(Stored data)
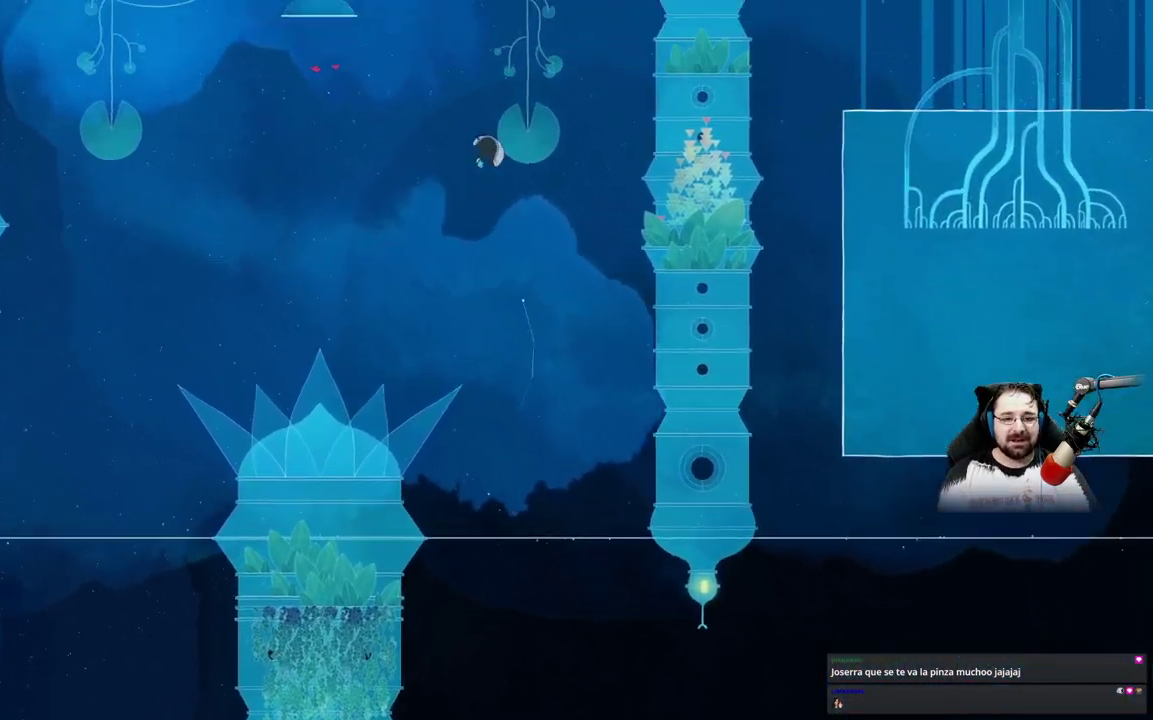
{"buttons": [], "left_stick": "down-left", "right_stick": "center", "events": [[433, "left_stick", "down-left"]]}
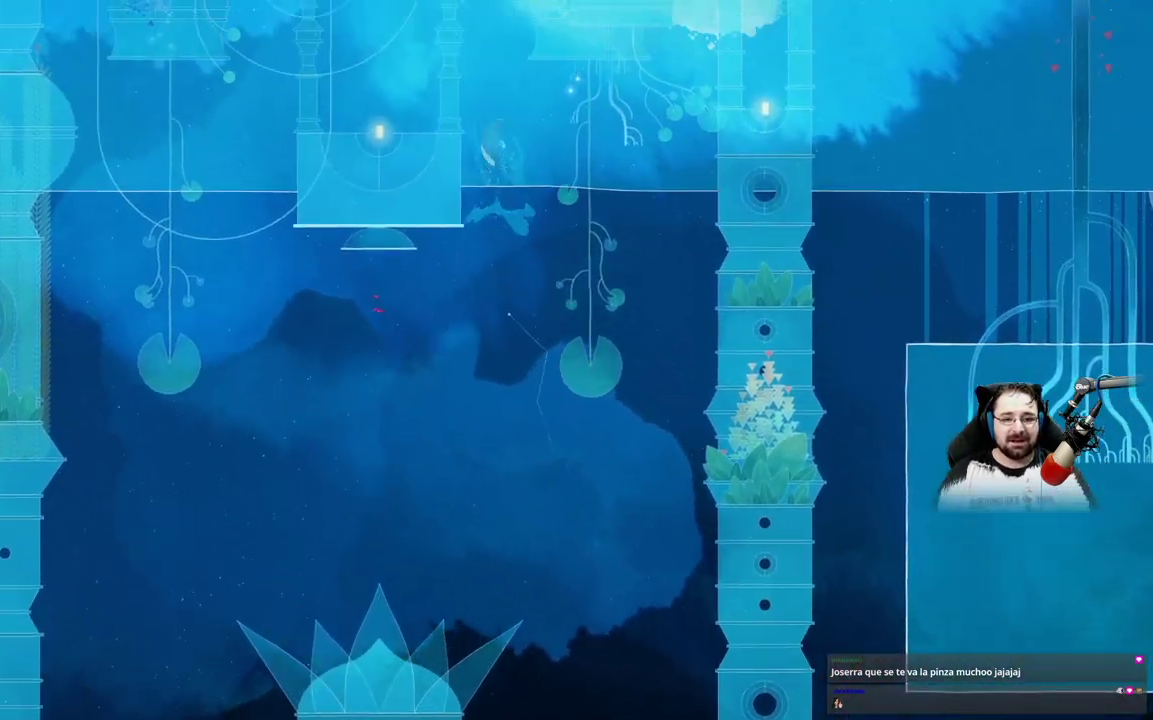
{"buttons": ["L2"], "left_stick": "center", "right_stick": "center", "events": [[100, "left_stick", "center"], [133, "L2", "down"], [267, "L2", "up"], [400, "L2", "down"]]}
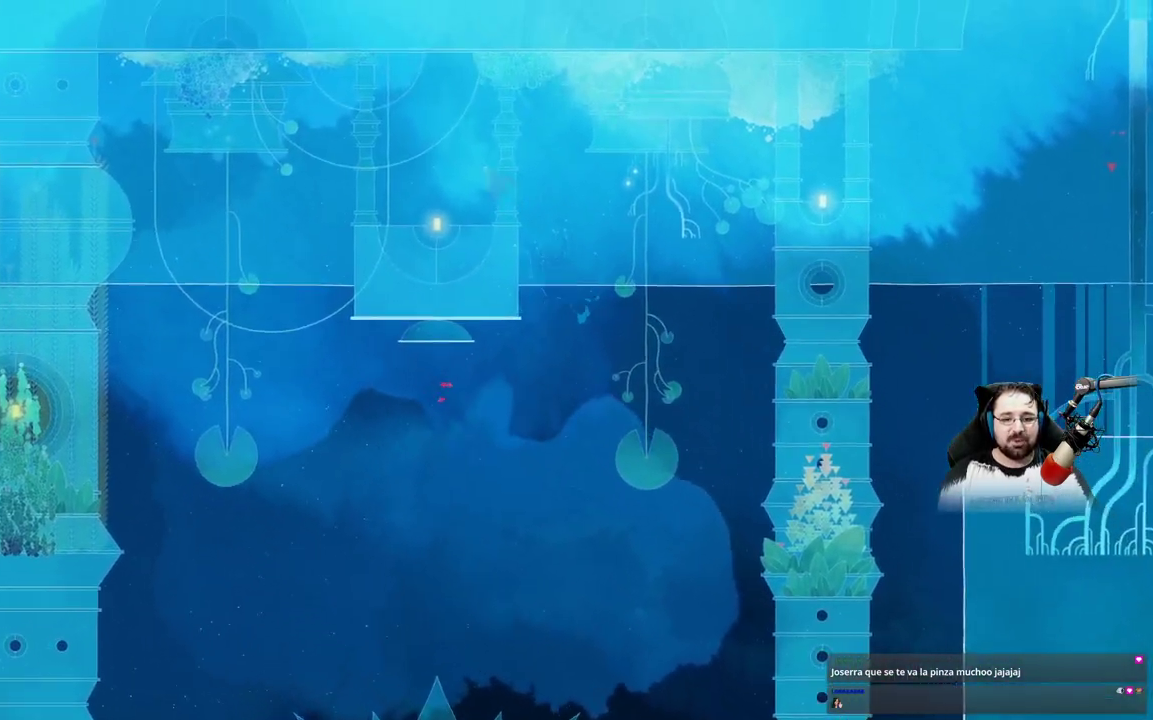
{"buttons": [], "left_stick": "down-left", "right_stick": "center", "events": [[67, "L2", "up"], [67, "left_stick", "down-left"]]}
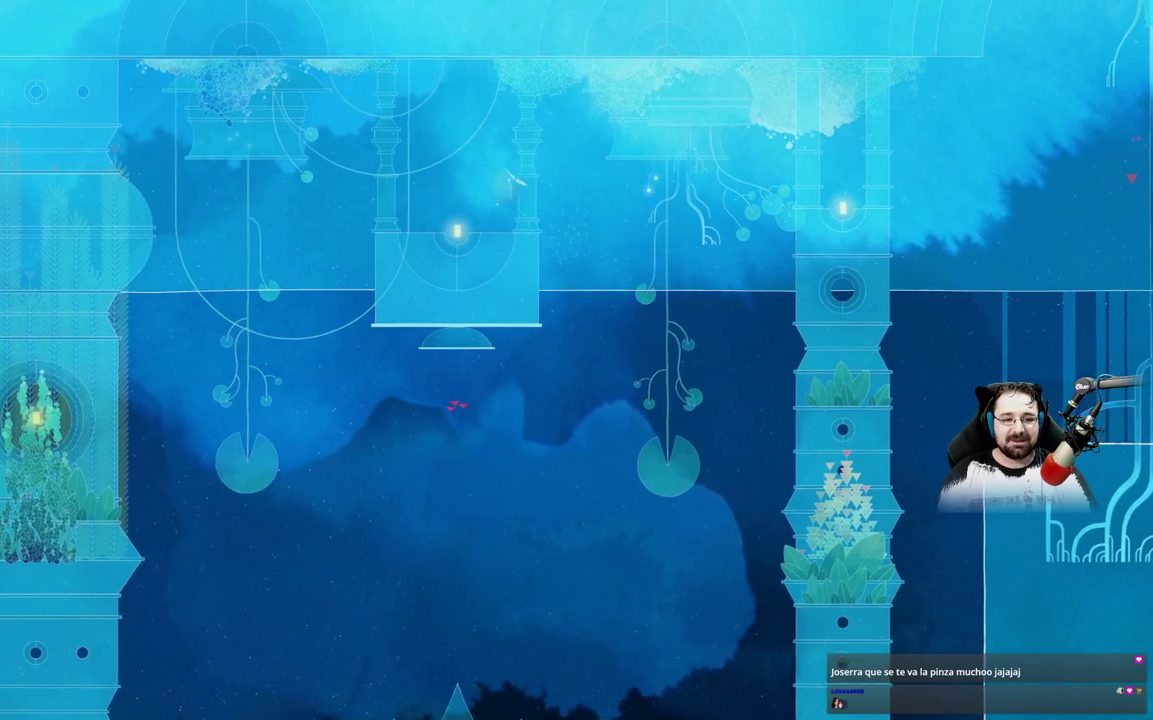
{"buttons": [], "left_stick": "down-left", "right_stick": "center", "events": []}
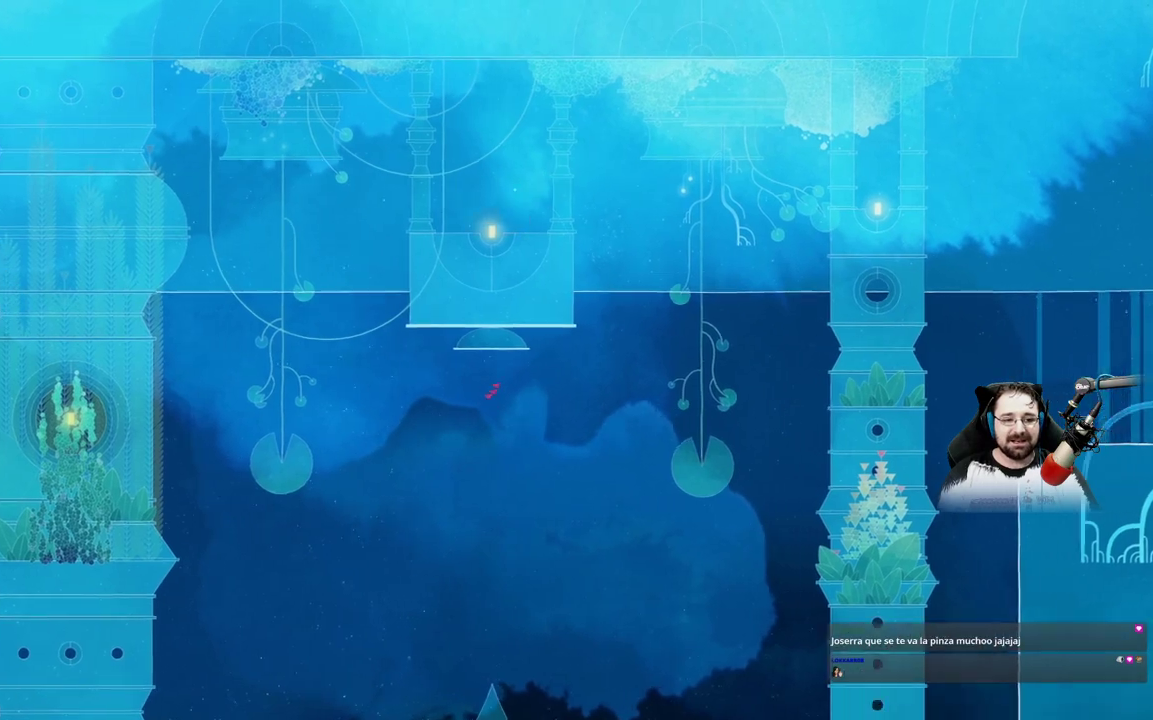
{"buttons": ["L2"], "left_stick": "down-left", "right_stick": "center", "events": [[400, "L2", "down"]]}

ABOUT THIS EXERCISE:
For every entry, return its exact wording and leave out any image.

WRITTEN ANSWER:
{"buttons": [], "left_stick": "down-left", "right_stick": "center", "events": [[433, "left_stick", "down-left"]]}
{"buttons": ["L2"], "left_stick": "center", "right_stick": "center", "events": [[100, "left_stick", "center"], [133, "L2", "down"], [267, "L2", "up"], [400, "L2", "down"]]}
{"buttons": [], "left_stick": "down-left", "right_stick": "center", "events": [[67, "L2", "up"], [67, "left_stick", "down-left"]]}
{"buttons": [], "left_stick": "down-left", "right_stick": "center", "events": []}
{"buttons": ["L2"], "left_stick": "down-left", "right_stick": "center", "events": [[400, "L2", "down"]]}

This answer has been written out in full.